Inside the tests folder of the oc_ocdm repository (prepared in advance during last week), I created a test module for each oc_ocdm’s class. Some tests may still be missing, but I hope to finish them as soon as possible.

Since many of the methods from oc_ocdm’s classes are very similar to each other, the vast majority of the respective tests turned out to be similar. Here is an example of the most common type of test:

    def test_has_id(self):
        result = self.entity.has_id(self.identifier)
        self.assertIsNone(result)

        triple = URIRef(str(self.entity)), GraphEntity.has_identifier, URIRef(str(self.identifier))
        self.assertIn(triple, self.entity.g)

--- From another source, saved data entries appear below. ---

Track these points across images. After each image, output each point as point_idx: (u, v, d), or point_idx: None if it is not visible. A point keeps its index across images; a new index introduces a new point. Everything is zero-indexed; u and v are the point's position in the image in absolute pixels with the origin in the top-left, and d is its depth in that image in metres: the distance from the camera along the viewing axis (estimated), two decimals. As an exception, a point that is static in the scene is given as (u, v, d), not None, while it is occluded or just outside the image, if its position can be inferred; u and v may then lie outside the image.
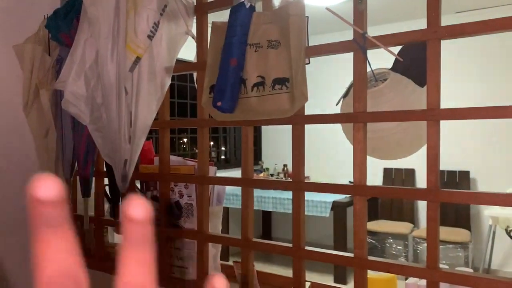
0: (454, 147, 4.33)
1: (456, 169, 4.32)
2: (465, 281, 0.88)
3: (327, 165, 4.84)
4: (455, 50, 4.13)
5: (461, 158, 4.29)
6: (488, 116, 0.89)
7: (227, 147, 5.51)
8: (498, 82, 4.07)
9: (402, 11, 4.08)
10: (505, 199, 0.85)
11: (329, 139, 3.98)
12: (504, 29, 0.85)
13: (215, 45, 1.17)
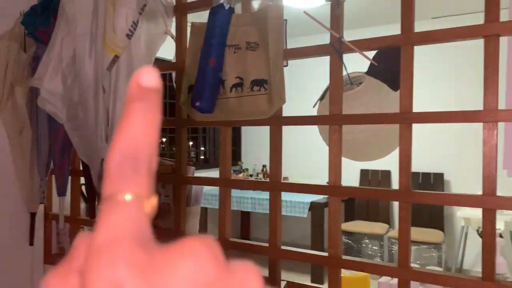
0: (429, 149, 4.44)
1: (430, 171, 4.43)
2: (434, 280, 0.91)
3: (306, 165, 4.89)
4: (434, 53, 4.23)
5: (436, 160, 4.40)
6: (458, 120, 0.92)
7: (206, 147, 5.50)
8: (476, 86, 4.18)
9: (379, 16, 4.16)
10: (472, 201, 0.89)
11: (309, 140, 4.01)
12: (471, 36, 0.89)
13: (194, 46, 1.18)
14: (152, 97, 0.21)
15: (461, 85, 4.25)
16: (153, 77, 0.21)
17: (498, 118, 0.85)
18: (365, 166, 4.71)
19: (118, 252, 0.18)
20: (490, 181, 0.86)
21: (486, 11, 0.87)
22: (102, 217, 0.19)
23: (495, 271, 0.87)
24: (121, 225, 0.19)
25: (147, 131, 0.20)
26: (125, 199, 0.19)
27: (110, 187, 0.20)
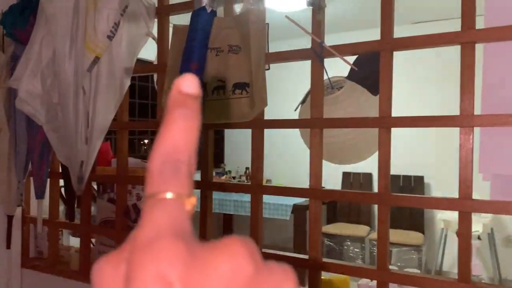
0: (410, 152, 4.50)
1: (411, 174, 4.49)
2: (412, 281, 0.93)
3: (290, 168, 4.91)
4: (419, 57, 4.30)
5: (416, 163, 4.46)
6: (436, 124, 0.94)
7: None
8: (456, 91, 4.26)
9: (361, 20, 4.20)
10: (448, 204, 0.90)
11: (292, 142, 4.03)
12: (448, 43, 0.91)
13: (176, 48, 1.18)
14: (192, 104, 0.22)
15: (445, 89, 4.32)
16: (193, 84, 0.22)
17: (474, 123, 0.87)
18: (347, 169, 4.75)
19: (162, 247, 0.19)
20: (466, 185, 0.88)
21: (463, 18, 0.89)
22: (145, 214, 0.20)
23: (470, 273, 0.89)
24: (163, 221, 0.20)
25: (187, 136, 0.21)
26: (167, 197, 0.20)
27: (152, 187, 0.21)
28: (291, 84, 4.18)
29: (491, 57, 0.91)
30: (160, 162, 0.21)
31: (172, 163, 0.21)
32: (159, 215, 0.20)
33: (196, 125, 0.22)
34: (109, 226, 1.40)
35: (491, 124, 0.86)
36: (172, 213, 0.20)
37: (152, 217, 0.20)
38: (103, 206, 1.43)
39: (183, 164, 0.21)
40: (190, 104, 0.22)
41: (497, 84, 0.90)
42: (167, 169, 0.21)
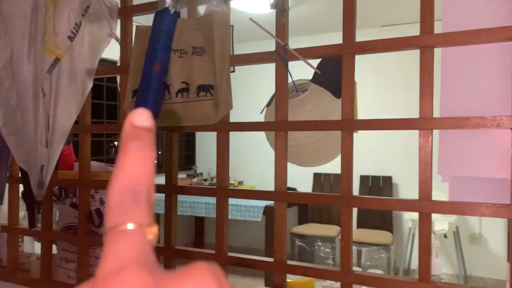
0: (378, 154, 4.58)
1: (380, 175, 4.57)
2: (374, 282, 0.94)
3: (262, 169, 4.91)
4: (386, 61, 4.38)
5: (385, 164, 4.55)
6: (396, 127, 0.95)
7: (159, 152, 5.40)
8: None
9: (326, 23, 4.25)
10: (409, 205, 0.92)
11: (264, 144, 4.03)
12: (408, 47, 0.92)
13: (139, 49, 1.15)
14: (146, 136, 0.22)
15: (412, 92, 4.42)
16: (145, 117, 0.23)
17: (433, 126, 0.89)
18: (318, 170, 4.79)
19: (126, 278, 0.19)
20: (426, 186, 0.90)
21: (422, 23, 0.91)
22: (107, 247, 0.20)
23: (430, 273, 0.90)
24: (126, 252, 0.20)
25: (144, 167, 0.22)
26: (128, 228, 0.21)
27: (112, 219, 0.21)
28: (258, 87, 4.19)
29: (449, 61, 0.93)
30: (119, 194, 0.21)
31: (131, 194, 0.21)
32: (121, 246, 0.20)
33: (151, 156, 0.22)
34: (71, 231, 1.36)
35: (449, 127, 0.88)
36: (134, 243, 0.20)
37: (114, 249, 0.20)
38: (65, 211, 1.39)
39: (142, 194, 0.21)
40: (144, 136, 0.22)
41: (454, 87, 0.92)
42: (126, 200, 0.21)
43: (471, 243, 4.35)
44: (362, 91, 5.09)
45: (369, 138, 4.51)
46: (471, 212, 0.87)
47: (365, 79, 4.56)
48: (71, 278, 1.35)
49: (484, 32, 0.85)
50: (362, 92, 5.06)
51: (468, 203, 0.87)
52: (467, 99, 0.93)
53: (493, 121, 0.85)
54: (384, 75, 4.57)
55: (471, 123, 0.86)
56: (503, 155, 0.87)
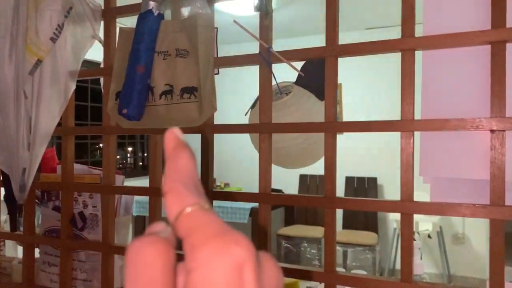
0: (364, 155, 4.62)
1: (365, 176, 4.61)
2: (357, 283, 0.95)
3: (248, 171, 4.91)
4: (371, 63, 4.42)
5: (370, 165, 4.59)
6: (378, 129, 0.96)
7: (144, 153, 5.36)
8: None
9: (309, 26, 4.28)
10: (391, 206, 0.93)
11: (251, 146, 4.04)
12: (389, 50, 0.94)
13: (122, 51, 1.15)
14: (186, 145, 0.28)
15: (395, 93, 4.47)
16: (181, 133, 0.28)
17: (414, 128, 0.90)
18: (304, 172, 4.82)
19: (235, 238, 0.24)
20: (408, 187, 0.91)
21: (403, 26, 0.92)
22: (187, 227, 0.24)
23: (412, 273, 0.92)
24: (210, 225, 0.24)
25: (194, 164, 0.27)
26: (196, 209, 0.25)
27: (177, 205, 0.25)
28: (243, 89, 4.19)
29: (429, 64, 0.94)
30: (179, 184, 0.25)
31: (191, 183, 0.26)
32: (201, 223, 0.24)
33: (194, 158, 0.27)
34: (54, 235, 1.35)
35: (429, 129, 0.90)
36: (211, 217, 0.25)
37: (197, 225, 0.24)
38: (47, 214, 1.37)
39: (197, 183, 0.26)
40: (186, 144, 0.28)
41: (435, 90, 0.94)
42: (186, 188, 0.25)
43: (454, 243, 4.41)
44: (348, 93, 5.16)
45: (355, 140, 4.55)
46: (452, 213, 0.88)
47: (351, 81, 4.60)
48: (54, 282, 1.33)
49: (463, 36, 0.87)
50: (348, 93, 5.13)
51: (449, 203, 0.88)
52: (448, 101, 0.94)
53: (472, 123, 0.86)
54: (369, 77, 4.61)
55: (451, 125, 0.87)
56: (482, 156, 0.89)
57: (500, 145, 0.85)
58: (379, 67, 4.34)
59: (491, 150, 0.86)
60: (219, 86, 1.13)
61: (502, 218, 0.84)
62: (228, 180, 5.21)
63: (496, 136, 0.85)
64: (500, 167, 0.85)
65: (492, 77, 0.85)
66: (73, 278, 1.31)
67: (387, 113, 3.69)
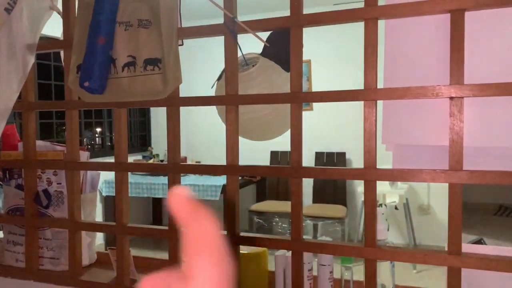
0: (332, 131, 4.69)
1: (334, 151, 4.69)
2: (323, 249, 0.97)
3: (221, 150, 4.91)
4: (339, 38, 4.43)
5: (338, 140, 4.67)
6: (342, 98, 0.97)
7: (112, 133, 5.26)
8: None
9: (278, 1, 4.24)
10: (354, 174, 0.95)
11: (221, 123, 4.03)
12: (353, 19, 0.94)
13: (82, 22, 1.11)
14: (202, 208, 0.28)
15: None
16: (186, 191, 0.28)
17: (376, 97, 0.92)
18: (275, 148, 4.85)
19: None
20: (371, 155, 0.93)
21: (366, -5, 0.93)
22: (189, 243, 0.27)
23: (376, 238, 0.94)
24: None
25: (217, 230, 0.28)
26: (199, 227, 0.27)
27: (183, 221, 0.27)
28: (210, 61, 4.15)
29: (392, 34, 0.95)
30: (184, 207, 0.27)
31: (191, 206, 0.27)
32: None
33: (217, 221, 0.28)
34: (18, 214, 1.31)
35: (391, 97, 0.91)
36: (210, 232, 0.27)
37: None
38: (10, 193, 1.34)
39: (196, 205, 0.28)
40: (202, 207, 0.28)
41: (397, 59, 0.95)
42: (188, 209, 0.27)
43: (420, 214, 4.58)
44: (317, 69, 5.16)
45: (324, 116, 4.60)
46: (413, 178, 0.91)
47: (320, 57, 4.62)
48: (20, 262, 1.31)
49: (423, 4, 0.88)
50: (317, 69, 5.14)
51: (410, 170, 0.91)
52: (410, 70, 0.96)
53: (432, 91, 0.88)
54: (338, 52, 4.64)
55: (412, 93, 0.89)
56: (442, 123, 0.92)
57: (459, 111, 0.88)
58: (348, 43, 4.36)
59: (450, 117, 0.88)
60: (188, 60, 1.12)
61: (460, 182, 0.87)
62: (200, 159, 5.19)
63: (455, 103, 0.88)
64: (459, 133, 0.88)
65: (452, 45, 0.87)
66: (40, 256, 1.29)
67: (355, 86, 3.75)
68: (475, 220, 2.76)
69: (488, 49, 0.91)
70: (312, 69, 4.70)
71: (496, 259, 0.86)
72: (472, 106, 0.90)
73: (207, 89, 1.37)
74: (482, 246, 0.97)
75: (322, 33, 3.83)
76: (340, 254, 0.98)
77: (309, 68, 4.69)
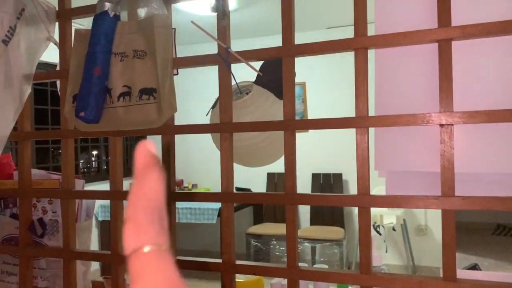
0: (329, 152, 4.71)
1: (330, 172, 4.70)
2: (318, 277, 0.97)
3: (217, 172, 4.91)
4: (333, 63, 4.49)
5: (335, 162, 4.68)
6: (335, 126, 0.99)
7: (108, 157, 5.26)
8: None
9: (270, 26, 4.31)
10: (349, 200, 0.96)
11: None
12: (343, 49, 0.96)
13: (79, 53, 1.13)
14: (158, 161, 0.26)
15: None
16: (154, 147, 0.27)
17: (368, 124, 0.93)
18: (271, 170, 4.85)
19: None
20: (364, 181, 0.94)
21: (355, 26, 0.95)
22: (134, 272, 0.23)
23: (371, 264, 0.95)
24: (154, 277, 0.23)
25: (161, 187, 0.26)
26: (149, 250, 0.24)
27: (132, 241, 0.24)
28: (205, 90, 4.19)
29: (381, 62, 0.98)
30: (139, 211, 0.25)
31: (149, 212, 0.25)
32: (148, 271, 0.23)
33: (164, 178, 0.27)
34: (12, 243, 1.31)
35: (383, 124, 0.93)
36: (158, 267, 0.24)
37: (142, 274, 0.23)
38: (5, 222, 1.33)
39: (159, 211, 0.26)
40: (157, 162, 0.26)
41: (387, 87, 0.97)
42: (144, 218, 0.25)
43: (417, 234, 4.56)
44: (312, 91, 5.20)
45: (321, 137, 4.63)
46: (406, 204, 0.92)
47: (315, 80, 4.67)
48: (14, 292, 1.29)
49: (412, 35, 0.90)
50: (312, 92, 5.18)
51: (403, 196, 0.92)
52: (400, 98, 0.98)
53: (423, 118, 0.90)
54: (332, 75, 4.69)
55: (403, 120, 0.91)
56: (433, 150, 0.93)
57: (449, 138, 0.89)
58: (341, 66, 4.42)
59: (440, 144, 0.90)
60: (182, 88, 1.13)
61: (453, 208, 0.88)
62: (197, 182, 5.18)
63: (445, 130, 0.89)
64: (450, 159, 0.89)
65: (440, 74, 0.89)
66: (34, 286, 1.28)
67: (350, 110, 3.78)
68: (473, 240, 2.75)
69: (477, 76, 0.93)
70: (307, 91, 4.75)
71: (491, 285, 0.86)
72: (463, 132, 0.91)
73: (202, 116, 1.39)
74: (476, 272, 0.97)
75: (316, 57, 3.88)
76: (335, 282, 0.98)
77: (304, 91, 4.73)
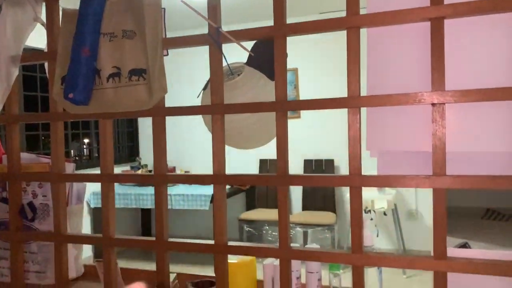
0: (320, 138, 4.71)
1: (322, 158, 4.71)
2: (311, 256, 0.98)
3: (209, 158, 4.90)
4: (326, 47, 4.47)
5: (327, 148, 4.69)
6: (327, 106, 0.98)
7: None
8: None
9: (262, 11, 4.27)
10: (341, 180, 0.96)
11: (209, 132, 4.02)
12: (336, 28, 0.95)
13: (67, 34, 1.11)
14: None
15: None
16: None
17: (360, 104, 0.93)
18: (263, 156, 4.86)
19: None
20: (356, 161, 0.94)
21: (348, 5, 0.94)
22: None
23: (362, 244, 0.95)
24: None
25: None
26: None
27: None
28: (196, 71, 4.15)
29: (374, 41, 0.97)
30: None
31: None
32: None
33: None
34: (3, 227, 1.30)
35: (374, 104, 0.93)
36: None
37: None
38: (-6, 207, 1.32)
39: None
40: None
41: (379, 66, 0.97)
42: None
43: (408, 219, 4.61)
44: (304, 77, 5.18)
45: (313, 124, 4.63)
46: (397, 184, 0.92)
47: (307, 65, 4.66)
48: (5, 276, 1.29)
49: (404, 13, 0.90)
50: (304, 77, 5.16)
51: (394, 175, 0.92)
52: (392, 78, 0.97)
53: (414, 97, 0.90)
54: (324, 61, 4.67)
55: (394, 100, 0.91)
56: (425, 129, 0.93)
57: (441, 117, 0.89)
58: (333, 52, 4.40)
59: (432, 123, 0.90)
60: (172, 70, 1.12)
61: (443, 187, 0.88)
62: (189, 168, 5.17)
63: (437, 109, 0.89)
64: (441, 138, 0.89)
65: (432, 52, 0.89)
66: (25, 270, 1.27)
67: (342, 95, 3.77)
68: (462, 224, 2.78)
69: (468, 55, 0.93)
70: (299, 77, 4.73)
71: (481, 262, 0.87)
72: (455, 112, 0.91)
73: (193, 97, 1.37)
74: (467, 250, 0.98)
75: (309, 42, 3.87)
76: (327, 261, 0.98)
77: (296, 76, 4.71)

Documentation and README.md

During the week, I found very little time to be dedicated to documentation writing. Hence, I had only the possibility of writing class docstrings using the definitions provided by the OCDM. Docstrings for the methods are still missing.

I wrote a README.md file with information about how to manage the Poetry package and how to run tests locally.

DatasetHandler code refactoring

I started the DatasetHandler code refactoring, creating two separate classes: Dataset inside dataset.py and Distribution inside distribution.py. I added to both classes the methods from datasethandler.py that respectively belong to each of them and I added Type Hints for each method. Additional work may be needed in the near future.